*WHAT TO WORK ON*.
[a] List every question in the prayer addressed to God that contains the words "is it true that."
[b] Carry on the prayer addressed to God, beginning right after its final sentence.

*READING TEXT*.
════════════════
Is it true that in the beginning you created the world and made man in your image? And is it true that afterward man directed his will toward things that are of less worth than you? Is it true that man's will is inclined toward things that are at variance with your will? Is it true that sin exists, and that sin is a revolt against your will? Is it true? If the opposite is true, that man's will is in complete unity with your holy will, then tell me so, my God, because I cannot endure this uncertainty.

Only this, and I will start a new life. Is it true that you are displeased when a man turns his longing toward the created, but that you find it most pleasing when he bends all the energies of his being toward his Creator, the eternal reality behind the created world? Is it true that the man who pushes God away and dedicates his life to delusions is eternally lost; and that he who dedicates his spirit to his Creator and fetters his physical desires with asceticism celebrates eternal life? Is it true that he who lives according to nature is on the road to perdition, but that he who lives according to the demands of the spirit shall see your glory? Is it true? If it is true then I shall, from this moment on, live according to the demands of the spirit, for I long only to behold your glory.
════════════════
*LISTED ENTRIES*.

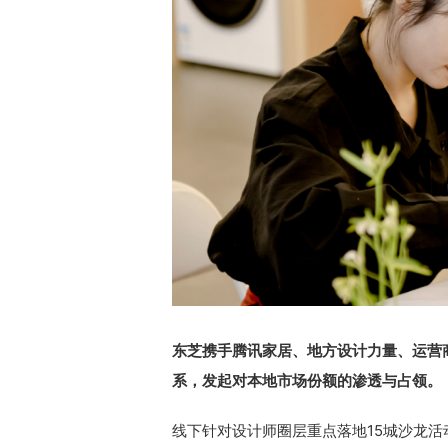
东芝携手腾讯家居、地方设计力量、运营
系，发起对本地市场份额的渗透与占领。
线下针对设计师圈层重点落地15城沙龙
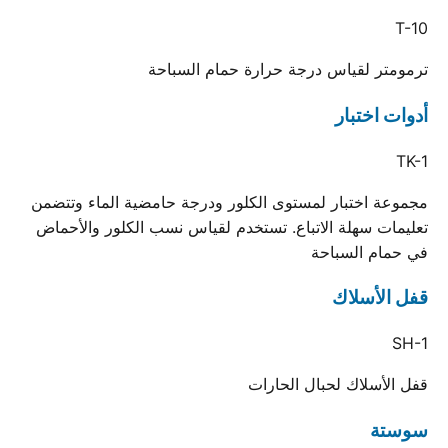
T-10
ترمومتر لقياس درجة حرارة حمام السباحة
أدوات اختبار
TK-1
مجموعة اختبار لمستوى الكلور ودرجة حامضية الماء وتتضمن
تعليمات سهلة الاتباع. تستخدم لقياس نسب الكلور والأحماض
في حمام السباحة
قفل الأسلاك
SH-1
قفل الأسلاك لحبال الحارات
سوستة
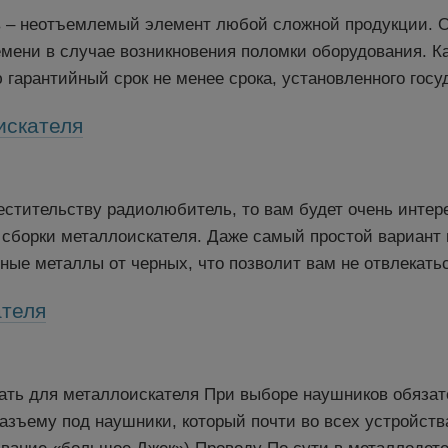
– неотъемлемый элемент любой сложной продукции. О
емени в случае возникновения поломки оборудования. 
гарантийный срок не менее срока, установленного госуд
искателя
стительству радиолюбитель, то вам будет очень интере
 сборки металлоискателя. Даже самый простой вариант
ные металлы от черных, что позволит вам не отвлекатьс
ателя
ать для металлоискателя При выборе наушников обязат
ъему под наушники, который почти во всех устройствах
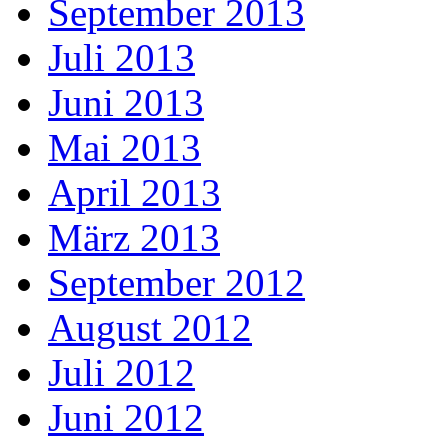
September 2013
Juli 2013
Juni 2013
Mai 2013
April 2013
März 2013
September 2012
August 2012
Juli 2012
Juni 2012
════════════════
*RESPONSE LIST*.
[a]
1. Is it true that in the beginning you created the world and made man in your image?
2. And is it true that afterward man directed his will toward things that are of less worth than you?
3. Is it true that man's will is inclined toward things that are at variance with your will?
4. Is it true that sin exists, and that sin is a revolt against your will?
5. Is it true that you are displeased when a man turns his longing toward the created, but that you find it most pleasing when he bends all the energies of his being toward his Creator, the eternal reality behind the created world?
6. Is it true that the man who pushes God away and dedicates his life to delusions is eternally lost; and that he who dedicates his spirit to his Creator and fetters his physical desires with asceticism celebrates eternal life?
7. Is it true that he who lives according to nature is on the road to perdition, but that he who lives according to the demands of the spirit shall see your glory?

[b]
VIII.

Take uncertainty from me. Does this Church tell the truth? Is it true that there once lived a man named Jesus Christ? Is it true that he was the envoy of perfection, the Adam of the highest humanity, as your wise men say? Is it true that Jesus Christ is raised over all creation?

I have never asked such huge questions before; now I ask in childish earnestness; I know that you hear the expectation of a child in my voice when I ask. Is it true, my God: was it you? Was Jesus Christ, this son of sorrow, this homeless child among men, this outcast from everything, whom they spat on and scourged – was he you? Is it true that you have taken upon yourself man's tatters in order to conquer man; that you have clothed yourself in man's weakness in order to teach man to conquer the world? Or is the opposite true, that you have always hidden yourself in your Heaven and that it is not possible for man to know you, not even whether you exist? What is true, what is false?

Who was this Jesus Christ if he was something other than you? I do not understand Jesus Christ if he was something other than you. And if he was not you, then I beg you to teach me to understand Jesus Christ.

IX.

I have read the Gospels in one sitting; read them time and again without intermission; read them backward and forward and yet have not dared to trust, in any way, the one conclusion that I felt could be drawn from them: that Jesus Christ was you. For the longest time I have shunned placing any faith in such a glorious message. Imagine
what disappointment I would have felt if I had later realized that I had been mistaken.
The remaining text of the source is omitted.